··· Information ···
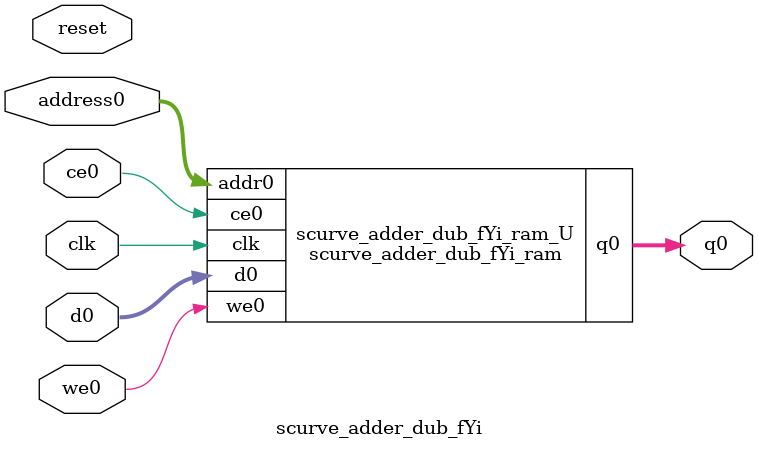
<source format=v>

`timescale 1 ns / 1 ps
module scurve_adder_dub_fYi_ram (addr0, ce0, d0, we0, q0,  clk);

parameter DWIDTH = 6;
parameter AWIDTH = 5;
parameter MEM_SIZE = 32;

input[AWIDTH-1:0] addr0;
input ce0;
input[DWIDTH-1:0] d0;
input we0;
output reg[DWIDTH-1:0] q0;
input clk;

(* ram_style = "distributed" *)reg [DWIDTH-1:0] ram[0:MEM_SIZE-1];




always @(posedge clk)  
begin 
    if (ce0) 
    begin
        if (we0) 
        begin 
            ram[addr0] <= d0; 
            q0 <= d0;
        end 
        else 
            q0 <= ram[addr0];
    end
end


endmodule


`timescale 1 ns / 1 ps
module scurve_adder_dub_fYi(
    reset,
    clk,
    address0,
    ce0,
    we0,
    d0,
    q0);

parameter DataWidth = 32'd6;
parameter AddressRange = 32'd32;
parameter AddressWidth = 32'd5;
input reset;
input clk;
input[AddressWidth - 1:0] address0;
input ce0;
input we0;
input[DataWidth - 1:0] d0;
output[DataWidth - 1:0] q0;



scurve_adder_dub_fYi_ram scurve_adder_dub_fYi_ram_U(
    .clk( clk ),
    .addr0( address0 ),
    .ce0( ce0 ),
    .d0( d0 ),
    .we0( we0 ),
    .q0( q0 ));

endmodule


</source>
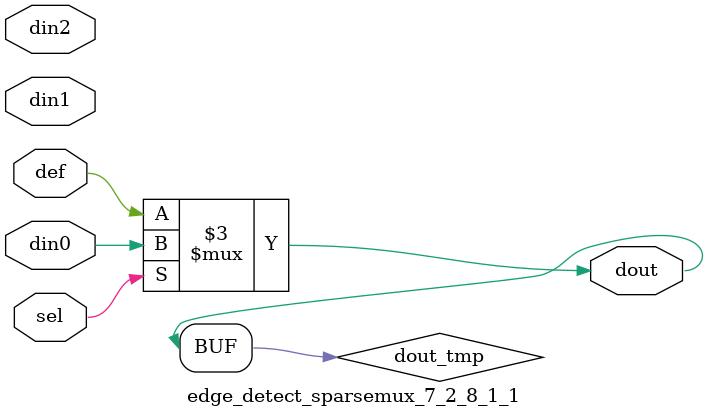
<source format=v>
`timescale 1ns / 1ps

module edge_detect_sparsemux_7_2_8_1_1 (din0,din1,din2,def,sel,dout);

parameter din0_WIDTH = 1;

parameter din1_WIDTH = 1;

parameter din2_WIDTH = 1;

parameter def_WIDTH = 1;
parameter sel_WIDTH = 1;
parameter dout_WIDTH = 1;

parameter [sel_WIDTH-1:0] CASE0 = 1;

parameter [sel_WIDTH-1:0] CASE1 = 1;

parameter [sel_WIDTH-1:0] CASE2 = 1;

parameter ID = 1;
parameter NUM_STAGE = 1;



input [din0_WIDTH-1:0] din0;

input [din1_WIDTH-1:0] din1;

input [din2_WIDTH-1:0] din2;

input [def_WIDTH-1:0] def;
input [sel_WIDTH-1:0] sel;

output [dout_WIDTH-1:0] dout;



reg [dout_WIDTH-1:0] dout_tmp;

always @ (*) begin
case (sel)
    
    CASE0 : dout_tmp = din0;
    
    CASE1 : dout_tmp = din1;
    
    CASE2 : dout_tmp = din2;
    
    default : dout_tmp = def;
endcase
end


assign dout = dout_tmp;



endmodule

</source>
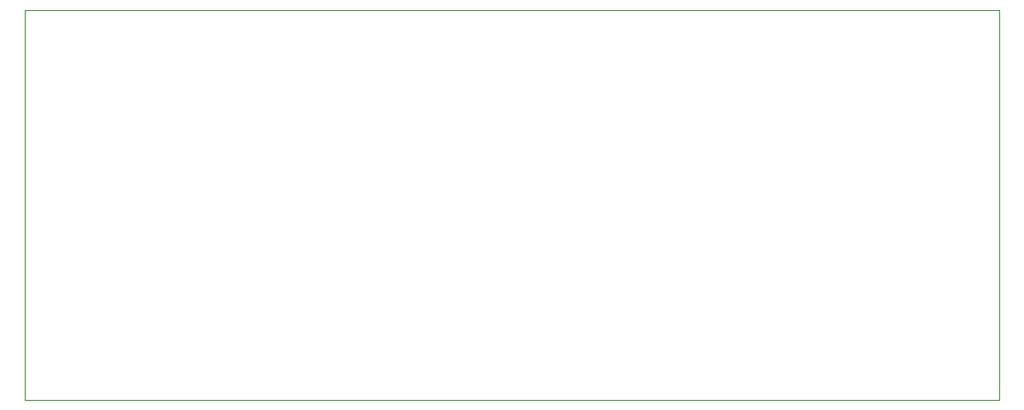
<source format=gbr>
%TF.GenerationSoftware,KiCad,Pcbnew,7.0.10*%
%TF.CreationDate,2024-03-10T13:48:41+03:00*%
%TF.ProjectId,Jim BK V2,4a696d20-424b-4205-9632-2e6b69636164,rev?*%
%TF.SameCoordinates,Original*%
%TF.FileFunction,Profile,NP*%
%FSLAX46Y46*%
G04 Gerber Fmt 4.6, Leading zero omitted, Abs format (unit mm)*
G04 Created by KiCad (PCBNEW 7.0.10) date 2024-03-10 13:48:41*
%MOMM*%
%LPD*%
G01*
G04 APERTURE LIST*
%TA.AperFunction,Profile*%
%ADD10C,0.100000*%
%TD*%
G04 APERTURE END LIST*
D10*
X-101600Y-508000D02*
X89789000Y-508000D01*
X89789000Y-36449000D01*
X-101600Y-36449000D01*
X-101600Y-508000D01*
M02*

</source>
···
**Task prompt**
Write the entries out again word for word. Omit all pictures from them.

**Output for this task**
<source format=v>

`timescale 1 ns / 1 ps
module scurve_adder_dub_fYi_ram (addr0, ce0, d0, we0, q0,  clk);

parameter DWIDTH = 6;
parameter AWIDTH = 5;
parameter MEM_SIZE = 32;

input[AWIDTH-1:0] addr0;
input ce0;
input[DWIDTH-1:0] d0;
input we0;
output reg[DWIDTH-1:0] q0;
input clk;

(* ram_style = "distributed" *)reg [DWIDTH-1:0] ram[0:MEM_SIZE-1];




always @(posedge clk)  
begin 
    if (ce0) 
    begin
        if (we0) 
        begin 
            ram[addr0] <= d0; 
            q0 <= d0;
        end 
        else 
            q0 <= ram[addr0];
    end
end


endmodule


`timescale 1 ns / 1 ps
module scurve_adder_dub_fYi(
    reset,
    clk,
    address0,
    ce0,
    we0,
    d0,
    q0);

parameter DataWidth = 32'd6;
parameter AddressRange = 32'd32;
parameter AddressWidth = 32'd5;
input reset;
input clk;
input[AddressWidth - 1:0] address0;
input ce0;
input we0;
input[DataWidth - 1:0] d0;
output[DataWidth - 1:0] q0;



scurve_adder_dub_fYi_ram scurve_adder_dub_fYi_ram_U(
    .clk( clk ),
    .addr0( address0 ),
    .ce0( ce0 ),
    .d0( d0 ),
    .we0( we0 ),
    .q0( q0 ));

endmodule


</source>
<source format=v>
`timescale 1ns / 1ps

module edge_detect_sparsemux_7_2_8_1_1 (din0,din1,din2,def,sel,dout);

parameter din0_WIDTH = 1;

parameter din1_WIDTH = 1;

parameter din2_WIDTH = 1;

parameter def_WIDTH = 1;
parameter sel_WIDTH = 1;
parameter dout_WIDTH = 1;

parameter [sel_WIDTH-1:0] CASE0 = 1;

parameter [sel_WIDTH-1:0] CASE1 = 1;

parameter [sel_WIDTH-1:0] CASE2 = 1;

parameter ID = 1;
parameter NUM_STAGE = 1;



input [din0_WIDTH-1:0] din0;

input [din1_WIDTH-1:0] din1;

input [din2_WIDTH-1:0] din2;

input [def_WIDTH-1:0] def;
input [sel_WIDTH-1:0] sel;

output [dout_WIDTH-1:0] dout;



reg [dout_WIDTH-1:0] dout_tmp;

always @ (*) begin
case (sel)
    
    CASE0 : dout_tmp = din0;
    
    CASE1 : dout_tmp = din1;
    
    CASE2 : dout_tmp = din2;
    
    default : dout_tmp = def;
endcase
end


assign dout = dout_tmp;



endmodule

</source>
<source format=gbr>
%TF.GenerationSoftware,KiCad,Pcbnew,7.0.10*%
%TF.CreationDate,2024-03-10T13:48:41+03:00*%
%TF.ProjectId,Jim BK V2,4a696d20-424b-4205-9632-2e6b69636164,rev?*%
%TF.SameCoordinates,Original*%
%TF.FileFunction,Profile,NP*%
%FSLAX46Y46*%
G04 Gerber Fmt 4.6, Leading zero omitted, Abs format (unit mm)*
G04 Created by KiCad (PCBNEW 7.0.10) date 2024-03-10 13:48:41*
%MOMM*%
%LPD*%
G01*
G04 APERTURE LIST*
%TA.AperFunction,Profile*%
%ADD10C,0.100000*%
%TD*%
G04 APERTURE END LIST*
D10*
X-101600Y-508000D02*
X89789000Y-508000D01*
X89789000Y-36449000D01*
X-101600Y-36449000D01*
X-101600Y-508000D01*
M02*

</source>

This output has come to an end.